Real moments in controlled situations

Photography is an interesting medium because the more random and “messy” a photo appears, the more effective it can be. It seems more real if there is some dirt in the image. Some photographers, especially photojournalists, feel the only way to achieve spontaneity and candidness in photos is to hide from the subject, have no involvement with the subject and become the “fly on the wall.” These photographers don’t want to use lighting or portrait techniques because the photos are never “real” moments.

I have seen, however, marvelous moments in photos that are from very controlled situations. Harry Benson, a noted photographer who works for LIFE, is one shooter I admire and who has this talent. He is an experienced news photographer who also does celebrity portraits. He has the ability to make composed, calculated photos from uncontrolled situations while also being able to capture unexpected moments in controlled situations. That is talent.

One of the most controlled photography situations involving people is a fashion shoot. The models are chosen and hired for their looks. The clothes are selected for their style and impact and the locations are scouted in advance. At the shoot, we have a stylist who works for hours on hair and makeup. Teenaged girls who wear a size 2 look like alluring women.

So much for reality.

But there is the opportunity to make photos that have a unpredictable essence. Last week, I was working on our fall fashion project. We were shooting at a new shopping complex in the heart of the tourist region and I was trying to get photos that looked like caught moments; ones that you might see if you were people-watching while sitting on a bench. The trick is to work closely with the models so that they can forget that they are wearing four times as much makeup as they normally do and that they are wearing heavy sweaters in 85 degree heat.

We hired two models – Bob and Lina (lee – nuh) – to portray a young couple. Both are at the start of their modeling careers. Bob is 27 and Lina is 17. We shot ten different scenes over the course of 2 days and used more than 30 rolls of film. I shot color high-speed negative film which allows me to work in low light situations without adding strobe lights. It was a compromise I could take because the clothes this season are mostly gray and I wouldn’t need the extra color quality that color slide film would offer.

By the end of the last day, we had made a lot of good photos. Bob and Lina seemed to understand the freedom I was giving them by not asking them to hit model poses. We had a cover shot already and were ready to shoot the last outfits. She’s be wearing a long, gray evening dress and he’d be in a black shirt and gray slacks.

We had planned to shoot outside just after sunset, using a walkway where tiny white lights are wrapped around the palm trees. It would be very pretty – if it wasn’t raining, which it was. Weather in Florida is spontaneous and we had to be flexible.

I suggested we use a vintage-styled diner instead which was a location we hadn’t even scouted. The white tile floors and counters worked well with the outfits and the chrome and red vinyl counter stools would be a nice touch of texture.

Bob and Lina took their places at the counter and I set a tripod a few feet away. The music was loud, so they had to lean towards each other a bit to talk. That worked very well, but things worked even better when the music changed to the Bee Gees “Staying Alive.” The servers turned up the music and formed a dance line to entertain the tourists eating there. Bob and Lina and laughed and joked and I kept the motor drive working.

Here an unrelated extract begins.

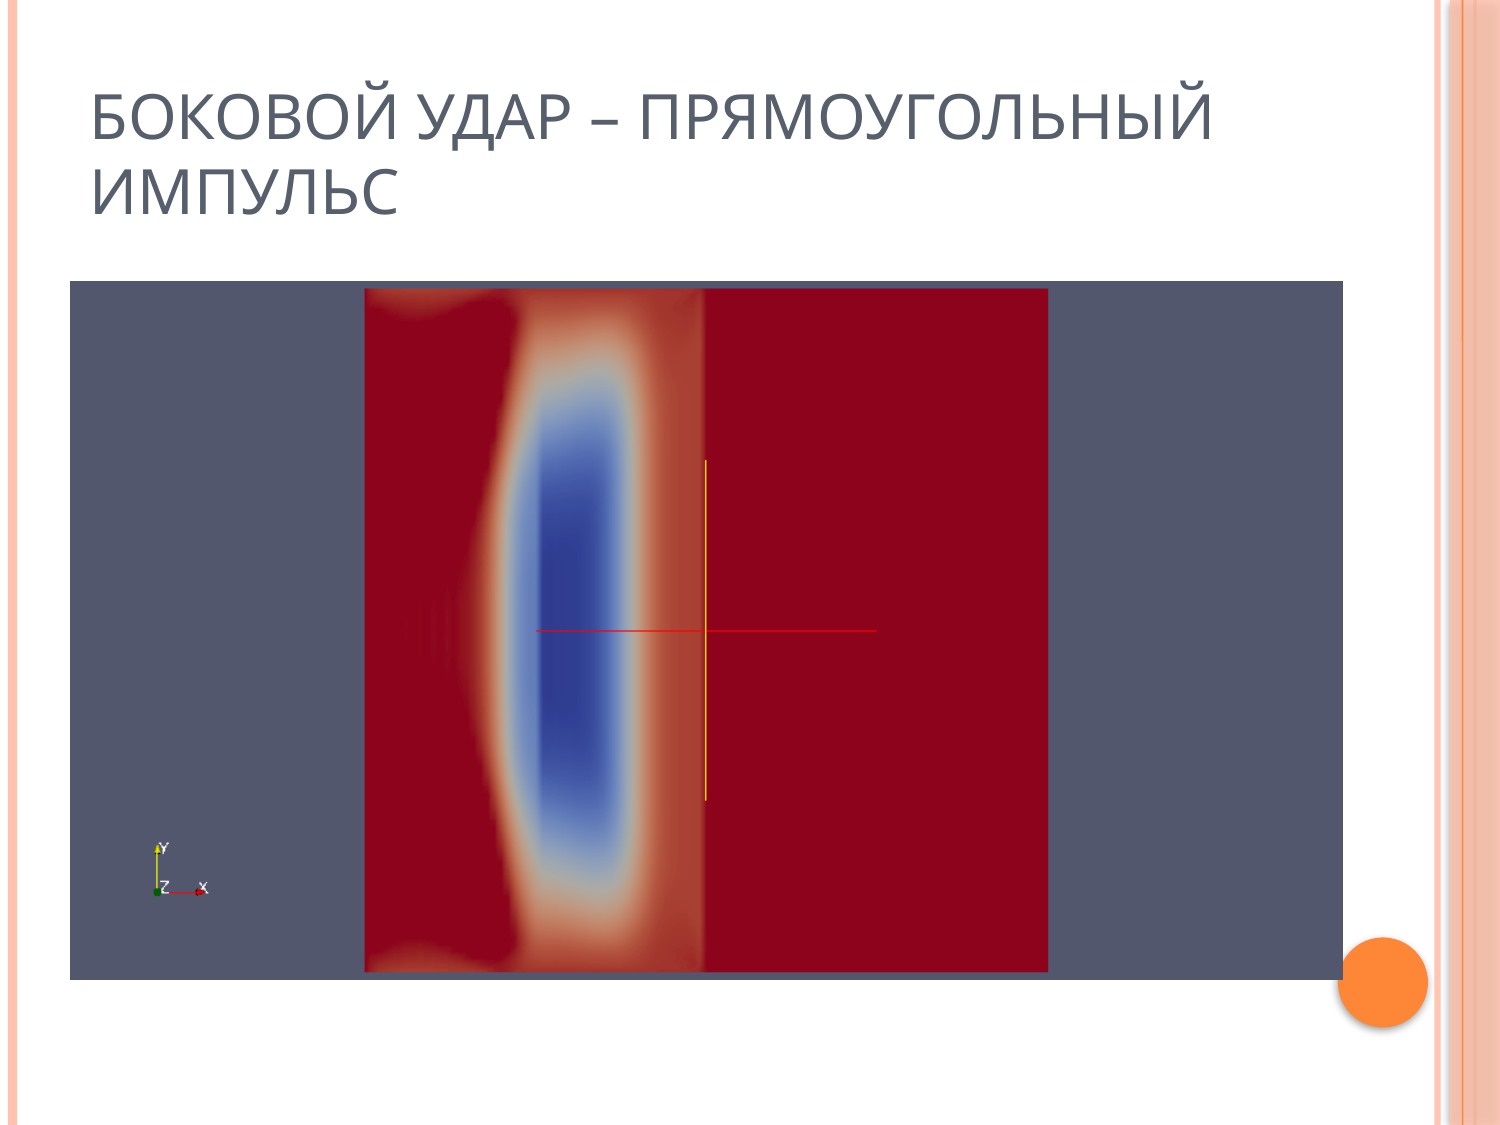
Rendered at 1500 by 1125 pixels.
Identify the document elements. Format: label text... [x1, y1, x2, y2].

picture [69, 280, 1343, 980]
title Боковой удар – прямоугольный импульс [75, 46, 1300, 235]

The song ended and I grabbed the camera off the tripod and jumped on a counter stool next to Bob. Shooting over his shoulder with a 60mm lens, I quickly focused on Lina as they continued their flirty chat. About a minute later, I stopped because the energy had dropped down.

When we edited the film, this last photo kept jumping up at us. It was far less planned than any cover we’ve done – in fact, it was probably the least calculated photo of the entire shoot – but it had that certain “ooomph” we wanted. It was a photo that required a lot of work, but one that looked very easy.

Many commercial photographers have problems giving up total control in order to get photos like these. Many photojournalists have problems taking any control over posing and influencing the scene – sometimes because of ethical or stylistic concerns or because they have little experience in these situations. For me, fashion is a good shoot because I can use my experience and people skills to let the models be more “real.” I can also practice composition and lighting techniques I can then use quickly in more uncontrolled, fluid situations.